(PROBLEM DESCRIPTION):
Scan the data below. Pull out each line where "from" occurs.

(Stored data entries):
===

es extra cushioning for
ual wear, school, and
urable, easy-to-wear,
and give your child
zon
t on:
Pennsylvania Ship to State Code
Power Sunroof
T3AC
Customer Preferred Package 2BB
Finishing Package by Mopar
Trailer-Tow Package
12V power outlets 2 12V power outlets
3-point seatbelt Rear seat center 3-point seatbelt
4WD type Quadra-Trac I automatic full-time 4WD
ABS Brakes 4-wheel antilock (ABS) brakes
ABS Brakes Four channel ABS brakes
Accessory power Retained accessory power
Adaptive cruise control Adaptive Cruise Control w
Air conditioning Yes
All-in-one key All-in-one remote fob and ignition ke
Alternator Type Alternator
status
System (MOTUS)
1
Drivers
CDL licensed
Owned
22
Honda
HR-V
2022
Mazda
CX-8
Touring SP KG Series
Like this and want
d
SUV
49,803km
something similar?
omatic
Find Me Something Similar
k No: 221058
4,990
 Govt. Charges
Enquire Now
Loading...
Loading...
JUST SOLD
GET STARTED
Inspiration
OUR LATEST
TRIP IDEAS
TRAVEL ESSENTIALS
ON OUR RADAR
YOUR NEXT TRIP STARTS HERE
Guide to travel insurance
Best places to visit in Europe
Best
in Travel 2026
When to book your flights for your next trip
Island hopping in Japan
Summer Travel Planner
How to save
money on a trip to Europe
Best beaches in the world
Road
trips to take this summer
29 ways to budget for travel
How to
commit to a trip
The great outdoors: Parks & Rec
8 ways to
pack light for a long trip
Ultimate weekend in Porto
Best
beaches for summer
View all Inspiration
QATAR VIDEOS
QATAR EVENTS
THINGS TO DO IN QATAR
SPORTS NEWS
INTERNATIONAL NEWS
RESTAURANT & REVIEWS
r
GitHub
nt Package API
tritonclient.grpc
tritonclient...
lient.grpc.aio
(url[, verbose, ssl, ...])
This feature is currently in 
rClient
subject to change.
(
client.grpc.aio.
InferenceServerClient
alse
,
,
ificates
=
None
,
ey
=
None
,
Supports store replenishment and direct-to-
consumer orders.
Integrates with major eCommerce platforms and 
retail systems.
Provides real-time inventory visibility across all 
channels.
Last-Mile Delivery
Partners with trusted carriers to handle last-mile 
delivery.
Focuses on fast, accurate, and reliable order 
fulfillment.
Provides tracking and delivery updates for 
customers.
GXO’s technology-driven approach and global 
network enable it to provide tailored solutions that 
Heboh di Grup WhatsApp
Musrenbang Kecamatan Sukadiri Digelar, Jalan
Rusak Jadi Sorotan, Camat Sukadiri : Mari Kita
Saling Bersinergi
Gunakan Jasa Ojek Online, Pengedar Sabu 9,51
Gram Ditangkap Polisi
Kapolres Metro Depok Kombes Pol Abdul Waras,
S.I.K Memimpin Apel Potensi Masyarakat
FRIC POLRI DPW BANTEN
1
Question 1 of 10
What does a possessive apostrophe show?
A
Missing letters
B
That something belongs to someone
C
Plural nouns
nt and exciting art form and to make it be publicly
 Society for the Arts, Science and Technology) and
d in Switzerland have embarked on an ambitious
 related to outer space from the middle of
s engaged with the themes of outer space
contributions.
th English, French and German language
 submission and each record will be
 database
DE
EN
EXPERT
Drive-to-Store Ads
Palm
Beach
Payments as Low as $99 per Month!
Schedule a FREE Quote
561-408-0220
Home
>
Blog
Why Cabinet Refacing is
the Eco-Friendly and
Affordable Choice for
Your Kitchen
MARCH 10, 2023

===

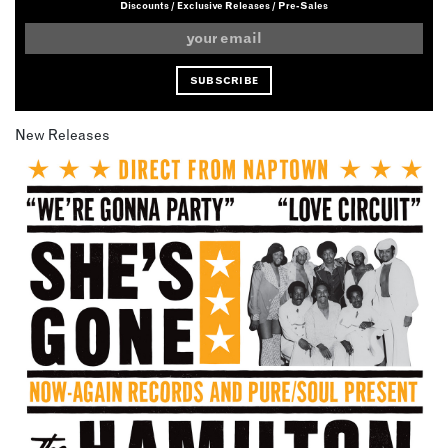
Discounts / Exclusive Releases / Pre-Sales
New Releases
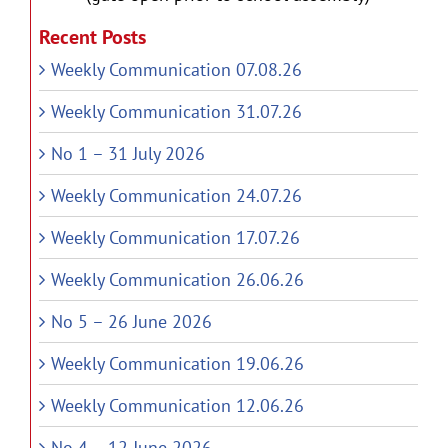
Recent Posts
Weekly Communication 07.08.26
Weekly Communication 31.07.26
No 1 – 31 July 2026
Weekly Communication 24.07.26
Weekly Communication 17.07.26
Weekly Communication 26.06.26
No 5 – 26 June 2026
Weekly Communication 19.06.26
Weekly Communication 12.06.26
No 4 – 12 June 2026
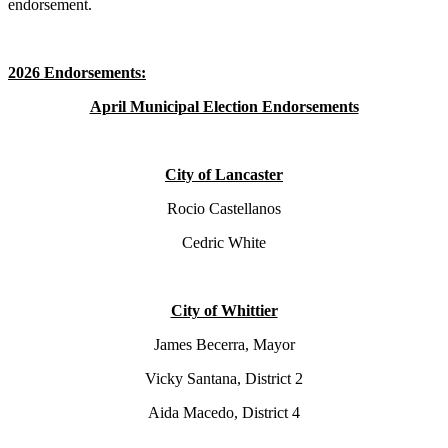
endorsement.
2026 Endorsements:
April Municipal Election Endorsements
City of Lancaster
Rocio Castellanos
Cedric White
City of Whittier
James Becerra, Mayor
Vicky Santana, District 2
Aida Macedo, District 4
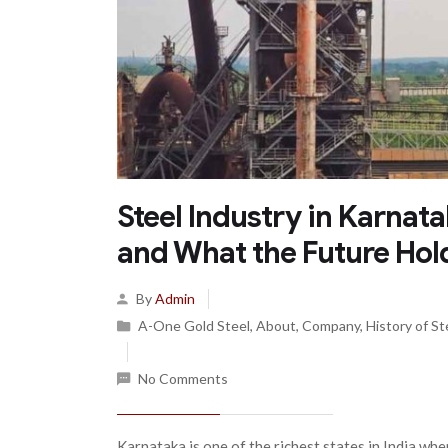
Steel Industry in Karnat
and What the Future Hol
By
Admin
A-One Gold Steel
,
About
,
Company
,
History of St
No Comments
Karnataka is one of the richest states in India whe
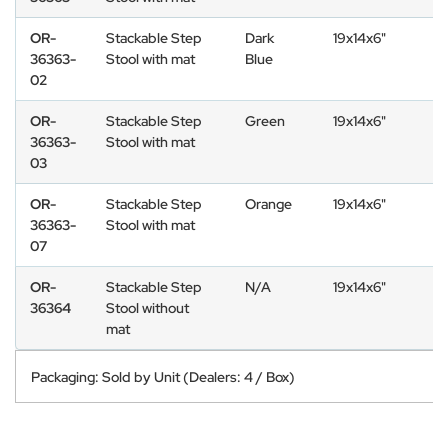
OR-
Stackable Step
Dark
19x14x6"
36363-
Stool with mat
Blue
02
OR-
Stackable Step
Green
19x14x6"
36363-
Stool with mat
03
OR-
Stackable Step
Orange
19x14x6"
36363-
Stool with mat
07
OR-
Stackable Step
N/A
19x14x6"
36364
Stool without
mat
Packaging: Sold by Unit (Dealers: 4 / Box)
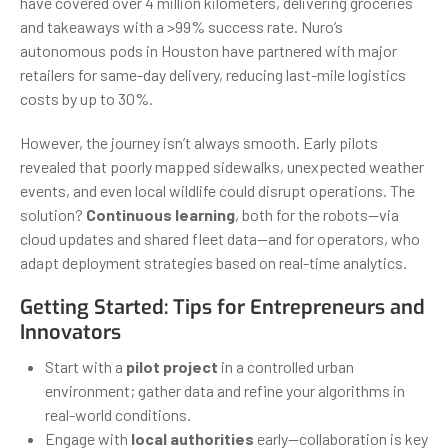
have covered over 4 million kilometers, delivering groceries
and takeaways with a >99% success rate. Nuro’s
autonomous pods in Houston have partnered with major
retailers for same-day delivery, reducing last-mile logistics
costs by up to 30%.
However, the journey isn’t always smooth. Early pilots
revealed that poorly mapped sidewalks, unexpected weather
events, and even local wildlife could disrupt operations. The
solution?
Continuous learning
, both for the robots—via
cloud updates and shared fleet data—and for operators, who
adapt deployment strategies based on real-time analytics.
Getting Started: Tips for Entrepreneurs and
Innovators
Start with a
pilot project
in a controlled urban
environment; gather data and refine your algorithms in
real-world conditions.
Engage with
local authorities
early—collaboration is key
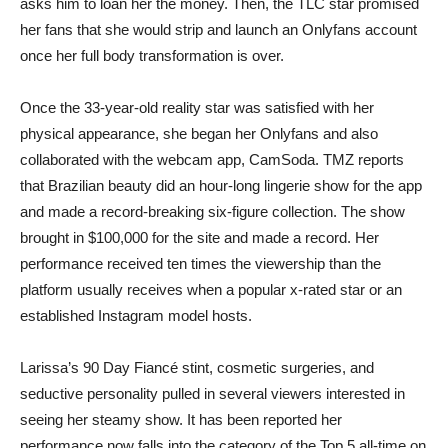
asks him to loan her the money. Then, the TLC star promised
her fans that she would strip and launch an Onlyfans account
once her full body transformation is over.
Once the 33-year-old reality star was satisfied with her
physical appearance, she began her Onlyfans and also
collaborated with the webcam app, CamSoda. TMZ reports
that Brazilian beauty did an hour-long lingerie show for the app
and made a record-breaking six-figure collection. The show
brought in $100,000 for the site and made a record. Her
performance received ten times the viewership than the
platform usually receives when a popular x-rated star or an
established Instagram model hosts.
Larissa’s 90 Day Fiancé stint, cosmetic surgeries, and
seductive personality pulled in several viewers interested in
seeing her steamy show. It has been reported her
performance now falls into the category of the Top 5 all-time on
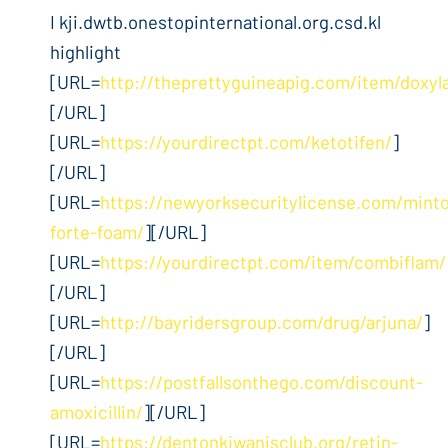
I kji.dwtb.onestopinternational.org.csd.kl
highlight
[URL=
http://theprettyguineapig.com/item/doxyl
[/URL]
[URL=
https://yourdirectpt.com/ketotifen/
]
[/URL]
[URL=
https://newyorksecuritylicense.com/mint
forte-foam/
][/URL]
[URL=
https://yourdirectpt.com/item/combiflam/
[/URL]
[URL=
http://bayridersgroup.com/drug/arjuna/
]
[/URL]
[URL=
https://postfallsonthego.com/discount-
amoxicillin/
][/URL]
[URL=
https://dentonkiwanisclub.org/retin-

===

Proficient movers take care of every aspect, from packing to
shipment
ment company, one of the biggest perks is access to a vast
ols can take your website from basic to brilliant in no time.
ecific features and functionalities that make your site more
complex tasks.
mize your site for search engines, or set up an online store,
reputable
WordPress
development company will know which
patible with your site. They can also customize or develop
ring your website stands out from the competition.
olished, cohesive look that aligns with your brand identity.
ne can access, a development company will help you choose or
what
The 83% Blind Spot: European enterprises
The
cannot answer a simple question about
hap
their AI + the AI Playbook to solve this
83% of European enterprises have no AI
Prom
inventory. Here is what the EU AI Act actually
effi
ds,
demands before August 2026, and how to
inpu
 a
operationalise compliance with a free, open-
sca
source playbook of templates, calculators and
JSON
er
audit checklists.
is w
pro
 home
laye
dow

===

(SOLUTION BELOW):
 related to outer space from the middle of
Proficient movers take care of every aspect, from packing to
ols can take your website from basic to brilliant in no time.
ring your website stands out from the competition.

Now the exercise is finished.